Pero las calamidades físicas no se detenían; por el contrario, avanzaban rápidamente. Volví a contraer una clase de neumonía denominada PCP, que era la misma que había contraído antes. Ahora las posibilidades de escapar con vida eran menores, pues el cuerpo estaba más debilitado. Sobreviví a la pulmonía, pero allí mismo, en el hospital, contraje otras enfermedades terribles, como cáncer, sarcoma de Kaposi, flebitis y algo horrible llamado toxoplasmosis, que consiste en un envenenamiento de la sangre en el cerebro. El mismo médico que me atendía, el doctor Harman, creo que me miraba con tanta pena que yo a veces trataba de consolarlo. De todos modos sobreviví entonces a aquellas enfermedades o por lo menos al estado de mayor gravedad. Tenía que terminar la Pentagonía. En el hospital comencé a escribir la novela El color del verano. Tenía en las manos distintas agujas con sueros, por lo que me era un poco difícil escribir, pero me prometí llegar hasta donde pudiera. No comencé esta novela (para mí fundamental del ciclo) por el principio, sino por un capítulo titulado «Las tortiguaguas». Cuando salí del hospital terminé mi autobiografía (con excepción, desde luego, de esta introducción) y continué trabajando en El color del verano. También trabajaba conjuntamente con Roberto Valero y María Badías en la revisión de la quinta novela de la Pentagonía, El asalto. En realidad se trataba de un manuscrito escrito en Cuba atropelladamente para poder sacarlo del país. Lo que Roberto y María hicieron fue una labor de traducción de un idioma casi ininteligible al español. El caso es que la novela se terminó de pasar en limpio y engrosó mis originales en la biblioteca Firestone de la Universidad de Princeton, donde pueden ser consultados.
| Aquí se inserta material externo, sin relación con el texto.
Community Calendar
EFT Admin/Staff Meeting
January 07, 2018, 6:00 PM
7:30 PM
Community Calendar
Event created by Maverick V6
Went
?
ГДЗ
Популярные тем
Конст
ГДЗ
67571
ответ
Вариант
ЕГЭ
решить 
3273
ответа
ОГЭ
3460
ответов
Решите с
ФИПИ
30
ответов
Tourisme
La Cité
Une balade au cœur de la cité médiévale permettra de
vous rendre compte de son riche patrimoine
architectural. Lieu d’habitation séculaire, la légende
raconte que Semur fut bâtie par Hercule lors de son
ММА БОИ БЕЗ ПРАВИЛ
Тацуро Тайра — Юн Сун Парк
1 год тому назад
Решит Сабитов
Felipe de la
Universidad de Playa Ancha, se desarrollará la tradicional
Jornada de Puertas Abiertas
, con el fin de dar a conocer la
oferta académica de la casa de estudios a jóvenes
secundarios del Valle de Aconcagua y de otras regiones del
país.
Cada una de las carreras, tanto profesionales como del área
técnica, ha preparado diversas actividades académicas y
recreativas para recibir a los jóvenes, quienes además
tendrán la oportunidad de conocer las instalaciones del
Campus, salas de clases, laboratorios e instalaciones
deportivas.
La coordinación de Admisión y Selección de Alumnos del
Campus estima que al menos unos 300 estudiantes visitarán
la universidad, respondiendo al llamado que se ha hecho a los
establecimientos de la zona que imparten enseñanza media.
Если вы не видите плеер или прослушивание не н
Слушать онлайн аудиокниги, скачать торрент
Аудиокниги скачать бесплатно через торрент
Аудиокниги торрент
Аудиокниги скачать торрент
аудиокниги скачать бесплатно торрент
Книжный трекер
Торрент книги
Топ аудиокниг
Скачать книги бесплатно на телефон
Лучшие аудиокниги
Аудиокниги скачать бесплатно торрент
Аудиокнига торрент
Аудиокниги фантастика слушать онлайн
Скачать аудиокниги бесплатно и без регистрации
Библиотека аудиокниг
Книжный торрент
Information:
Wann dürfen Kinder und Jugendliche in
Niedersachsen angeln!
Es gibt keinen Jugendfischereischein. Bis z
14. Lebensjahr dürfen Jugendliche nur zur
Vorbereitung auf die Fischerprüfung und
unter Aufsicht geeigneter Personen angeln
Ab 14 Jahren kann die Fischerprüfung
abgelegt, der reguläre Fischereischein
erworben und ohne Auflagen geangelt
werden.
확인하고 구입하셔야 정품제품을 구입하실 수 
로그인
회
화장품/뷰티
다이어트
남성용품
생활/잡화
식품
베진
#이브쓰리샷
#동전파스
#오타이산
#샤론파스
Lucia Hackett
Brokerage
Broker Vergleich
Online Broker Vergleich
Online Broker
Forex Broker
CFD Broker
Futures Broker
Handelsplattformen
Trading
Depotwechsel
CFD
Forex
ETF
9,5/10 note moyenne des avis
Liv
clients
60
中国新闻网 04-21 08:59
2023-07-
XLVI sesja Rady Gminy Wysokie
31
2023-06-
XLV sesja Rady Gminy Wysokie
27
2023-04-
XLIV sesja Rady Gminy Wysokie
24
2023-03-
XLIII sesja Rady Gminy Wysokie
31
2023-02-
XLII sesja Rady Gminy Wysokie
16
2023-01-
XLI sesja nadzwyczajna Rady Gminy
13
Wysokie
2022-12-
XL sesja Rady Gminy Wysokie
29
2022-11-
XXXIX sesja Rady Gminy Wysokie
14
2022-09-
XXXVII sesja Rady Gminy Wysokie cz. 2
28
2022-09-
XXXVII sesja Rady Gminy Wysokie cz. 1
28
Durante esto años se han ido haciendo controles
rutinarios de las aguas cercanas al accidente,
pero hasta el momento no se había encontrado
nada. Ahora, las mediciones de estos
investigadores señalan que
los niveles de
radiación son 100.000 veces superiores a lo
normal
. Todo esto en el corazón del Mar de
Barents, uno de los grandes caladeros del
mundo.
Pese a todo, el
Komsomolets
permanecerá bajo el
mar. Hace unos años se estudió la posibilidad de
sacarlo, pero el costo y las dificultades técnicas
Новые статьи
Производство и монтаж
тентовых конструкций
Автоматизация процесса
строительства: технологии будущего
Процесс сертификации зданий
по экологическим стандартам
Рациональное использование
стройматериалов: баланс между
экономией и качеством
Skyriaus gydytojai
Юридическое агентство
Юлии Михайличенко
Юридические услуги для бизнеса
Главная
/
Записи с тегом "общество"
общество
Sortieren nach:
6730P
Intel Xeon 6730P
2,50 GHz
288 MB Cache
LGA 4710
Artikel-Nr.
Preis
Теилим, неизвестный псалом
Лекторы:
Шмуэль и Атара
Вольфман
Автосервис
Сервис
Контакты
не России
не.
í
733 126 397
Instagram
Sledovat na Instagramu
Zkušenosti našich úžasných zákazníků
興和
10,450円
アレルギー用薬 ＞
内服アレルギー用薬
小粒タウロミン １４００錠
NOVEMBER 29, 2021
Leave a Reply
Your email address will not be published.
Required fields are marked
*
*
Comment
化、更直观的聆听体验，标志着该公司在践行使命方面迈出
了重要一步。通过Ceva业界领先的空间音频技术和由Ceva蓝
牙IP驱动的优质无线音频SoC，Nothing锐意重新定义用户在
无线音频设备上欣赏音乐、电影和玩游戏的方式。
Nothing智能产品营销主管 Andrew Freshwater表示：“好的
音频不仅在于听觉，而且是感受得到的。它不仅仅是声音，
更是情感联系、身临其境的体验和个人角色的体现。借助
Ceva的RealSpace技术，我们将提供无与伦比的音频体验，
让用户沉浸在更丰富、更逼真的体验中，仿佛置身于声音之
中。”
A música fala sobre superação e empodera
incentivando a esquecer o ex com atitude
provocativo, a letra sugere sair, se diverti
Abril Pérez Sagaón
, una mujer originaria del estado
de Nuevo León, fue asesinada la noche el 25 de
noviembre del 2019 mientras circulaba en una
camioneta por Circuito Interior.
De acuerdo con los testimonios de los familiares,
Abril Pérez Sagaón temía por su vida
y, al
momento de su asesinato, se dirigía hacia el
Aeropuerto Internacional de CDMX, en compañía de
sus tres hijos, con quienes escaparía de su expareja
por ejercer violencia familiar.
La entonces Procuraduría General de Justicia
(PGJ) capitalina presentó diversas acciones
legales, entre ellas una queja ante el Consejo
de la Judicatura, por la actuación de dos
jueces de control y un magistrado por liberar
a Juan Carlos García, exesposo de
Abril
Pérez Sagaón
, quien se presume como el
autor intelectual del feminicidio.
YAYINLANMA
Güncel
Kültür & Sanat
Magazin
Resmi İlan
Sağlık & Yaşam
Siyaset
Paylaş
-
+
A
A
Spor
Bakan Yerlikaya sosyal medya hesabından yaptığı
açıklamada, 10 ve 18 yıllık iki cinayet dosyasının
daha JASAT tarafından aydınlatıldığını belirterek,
En esos días llegó mi madre de Cuba, con esos permisos taimados que da Castro a las personas mayores para recaudar dólares. No me quedó más remedio que viajar a Miami. Mi madre no notó que me estaba en verdad muriendo y yo la acompañé a que hiciera todas sus compras. No le dije nada de mi enfermedad, y ni siquiera a estas alturas (mediados de 1990), le he dicho nada. Contraje de nuevo en Miami otra pulmonía. Llegué a Nueva York directo para el hospital. Salí y me fui a España, a la casa de campo de Jorge y Margarita. Allí podía respirar aire puro.